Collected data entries
___

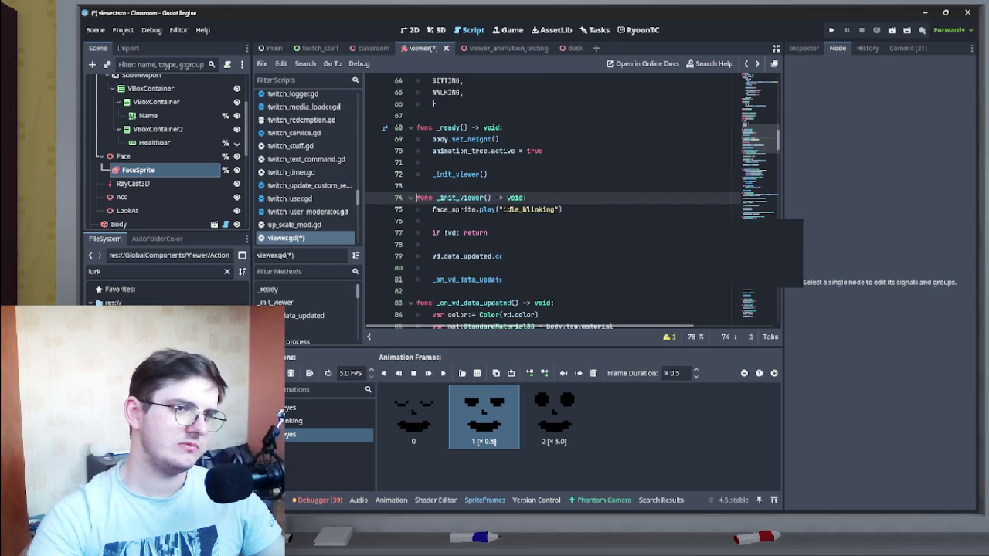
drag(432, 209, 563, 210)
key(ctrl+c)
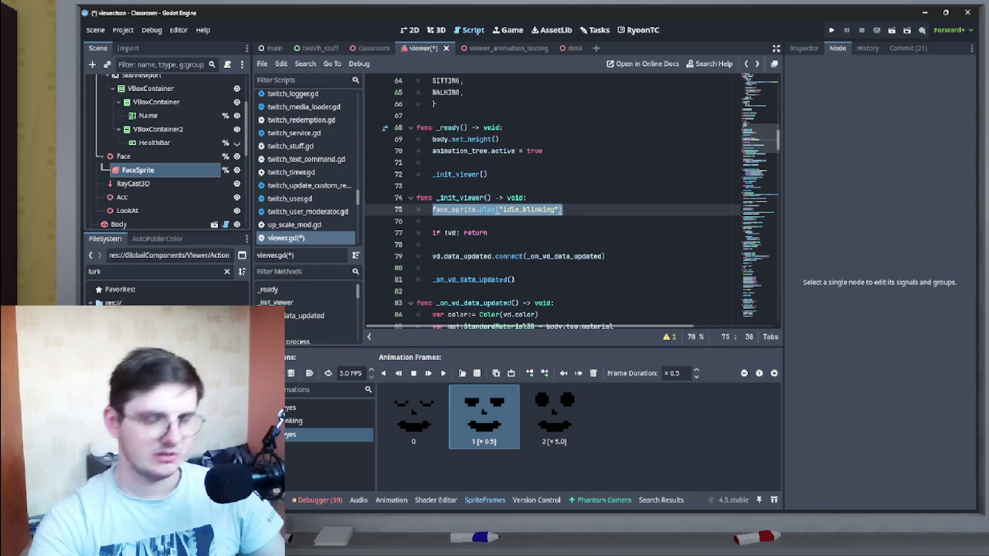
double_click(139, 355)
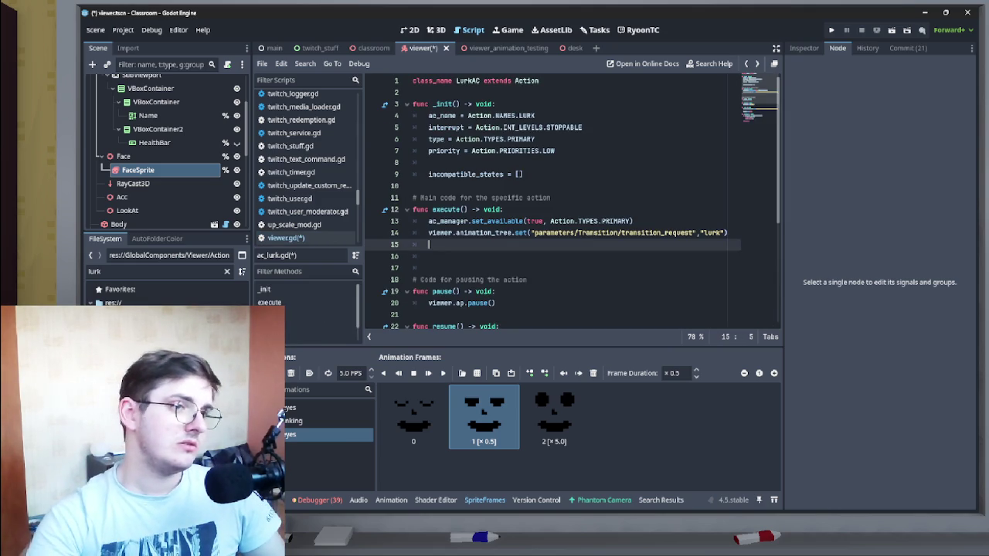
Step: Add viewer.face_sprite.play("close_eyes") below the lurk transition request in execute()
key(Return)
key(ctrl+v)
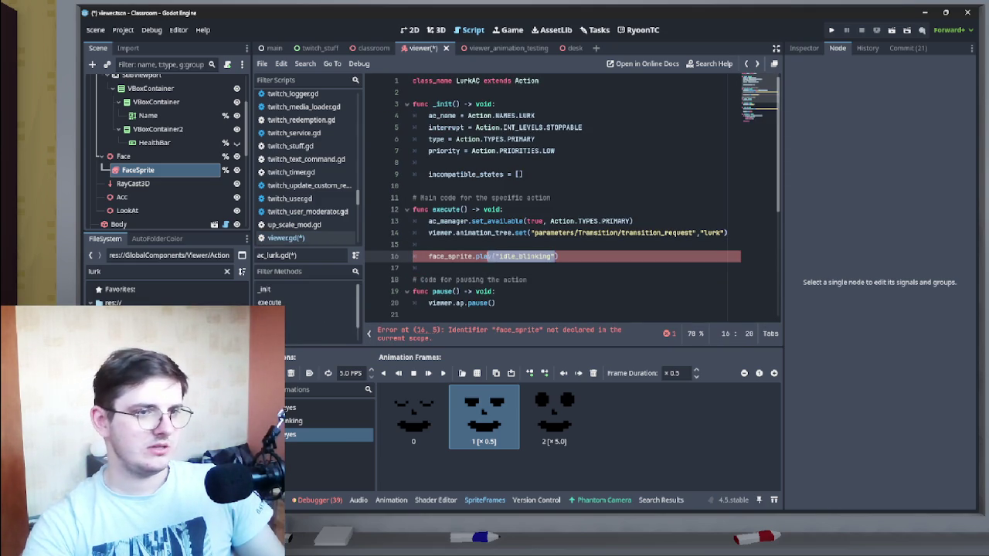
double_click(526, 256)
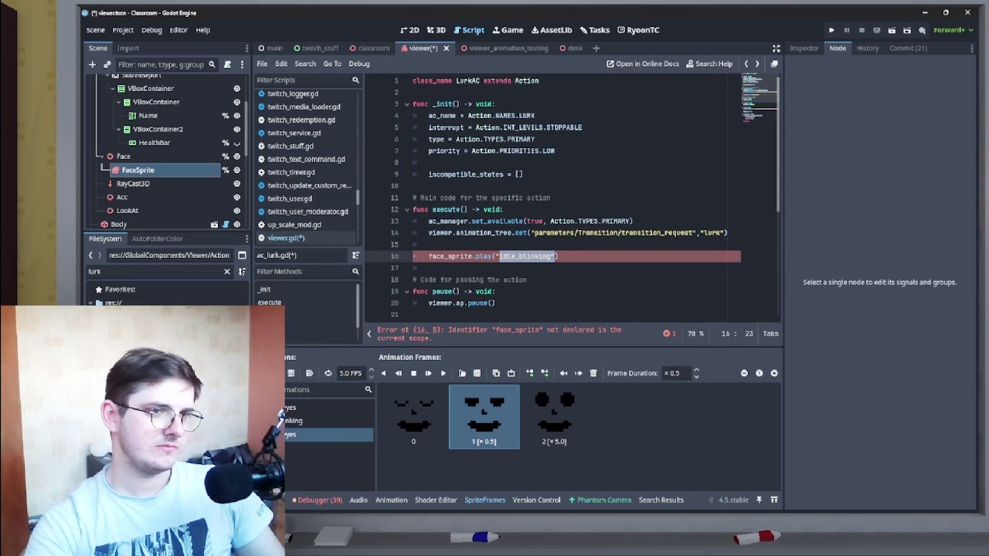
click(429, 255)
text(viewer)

___

What this task involves> Only the lines from the one with "request in execute()" through the final line of the entries belong in the answer, set down exactly, with both ends included and no pictures.

Output of the exercise>
Step: Add viewer.face_sprite.play("close_eyes") below the lurk transition request in execute()
key(Return)
key(ctrl+v)
double_click(526, 256)
click(429, 255)
text(viewer)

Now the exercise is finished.